Microsoft Corp. and Royal Bank of Canada have agreed to buy carbon dioxide removal credits from Canada’s first commercial facility to suck carbon from the air.

Pulling carbon from the atmosphere is increasingly important in limiting global warming to relatively safe levels. The world will likely need to take billions of tons of CO2 from the air per year by mid-century, yet current capacity is just a fraction of that. A wave of startups is attempting to address that using a range of techniques, including deploying machines that perform what’s known as direct air capture (DAC).

“We need to prove that this stuff works. We need to prove that we can actually build the projects we say we’re going to build, and we actually have to deliver credits to the customers who have, over the last couple of years, been making commitments to future supply,” said Damien Steel, chief executive officer of Deep Sky. “If that supply doesn’t start showing up soon, we as a market are in big trouble.”

Microsoft and RBC agreed to purchase 10,000 tons of CO2 removal services over a 10-year period from Deep Sky, a Canadian project developer with a distinct approach to carbon removal: the company is convening multiple technologies at the same site, powered by a single energy source and funnelling CO2 to the same storage well. Deep Sky is building a facility in Alberta that, upon completion, is expected to house eight DAC units, each designed and built by a different startup.

Co-founder Fred Lalonde, who is also the co-founder and chief executive officer of Canadian travel company and unicorn startup Hopper Inc., said he wasn’t going to “sit here and watch the world burn.”

Centralizing different startups’ DAC units in a single location will help reduce overhead and increase the pace of innovation, said Lalonde. It’s also expected to help free them from the headache of permitting for CO2 storage and purchasing clean energy to power the machines pulling carbon from the air — a task becoming increasingly hard amid the AI data center boom.

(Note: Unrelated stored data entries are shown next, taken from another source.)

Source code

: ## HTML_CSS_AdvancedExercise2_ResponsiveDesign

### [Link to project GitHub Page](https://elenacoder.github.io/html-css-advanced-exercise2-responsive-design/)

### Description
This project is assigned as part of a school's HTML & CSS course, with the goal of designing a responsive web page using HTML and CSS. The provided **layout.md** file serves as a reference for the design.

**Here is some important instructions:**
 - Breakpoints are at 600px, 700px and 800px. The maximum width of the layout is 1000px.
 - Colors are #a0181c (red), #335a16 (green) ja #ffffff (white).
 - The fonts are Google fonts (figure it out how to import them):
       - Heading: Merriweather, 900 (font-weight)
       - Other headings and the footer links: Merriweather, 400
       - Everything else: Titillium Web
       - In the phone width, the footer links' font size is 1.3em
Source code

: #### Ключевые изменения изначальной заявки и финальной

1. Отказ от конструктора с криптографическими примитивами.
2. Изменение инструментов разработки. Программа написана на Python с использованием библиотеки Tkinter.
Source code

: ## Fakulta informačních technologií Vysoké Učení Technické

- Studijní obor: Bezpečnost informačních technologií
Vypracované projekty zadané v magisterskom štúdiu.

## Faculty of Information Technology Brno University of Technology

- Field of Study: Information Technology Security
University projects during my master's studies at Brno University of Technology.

“They can go through innovation cycles on a rapid basis across a very large, diverse technology set to push down costs, timeline to deployment and overall scale potential,” said Brian Marrs, Microsoft’s senior director of energy and carbon removal, who called Deep Sky a “playground for direct air capture.”

Dedicated corporate buyers with hard-to-reach net zero goals and deep pockets have poured millions into helping these startups grow, with Microsoft a particular leader. The tech giant has targeted being carbon-negative by 2030 yet its emissions have risen more than 40 per cent since 2020, driven in part by an AI push that has put its climate targets at risk.

Deep Sky expects its Alberta facility to be operational by the end of March and to be delivering credits to customers by June. With a 3,000-ton-per-year capacity, it’s small but will prove to buyers and investors that the technology works, according to vice president of carbon markets Charlie Renzoni. Deep Sky is also working on building three much larger commercial sites throughout Canada, all of which have initial allocations of renewable power from their local utilities.

Carbon removal is a growing part of corporate decarbonization strategies, particularly for companies seeking higher-quality carbon credits amid a flawed market. Yet the Deep Sky deal is a tiny fraction of Microsoft’s overall carbon removal portfolio, which includes millions of tons purchased from projects including bioenergy and carbon capture from Stockholm Exergi and Orsted A/S and direct air capture from 1PointFive and Heirloom Carbon Technologies. This marks RBC’s first DAC purchase.

Steel thinks that within the next 15 years, pressure for corporations and governments to cut emissions will become impossible to ignore.

“What we’re trying to do at Deep Sky is invest and get ourselves as far along the innovation curve as possible so that when we inevitably reach a point where we don’t have a choice,” he said. “We actually have a solution that can scale.”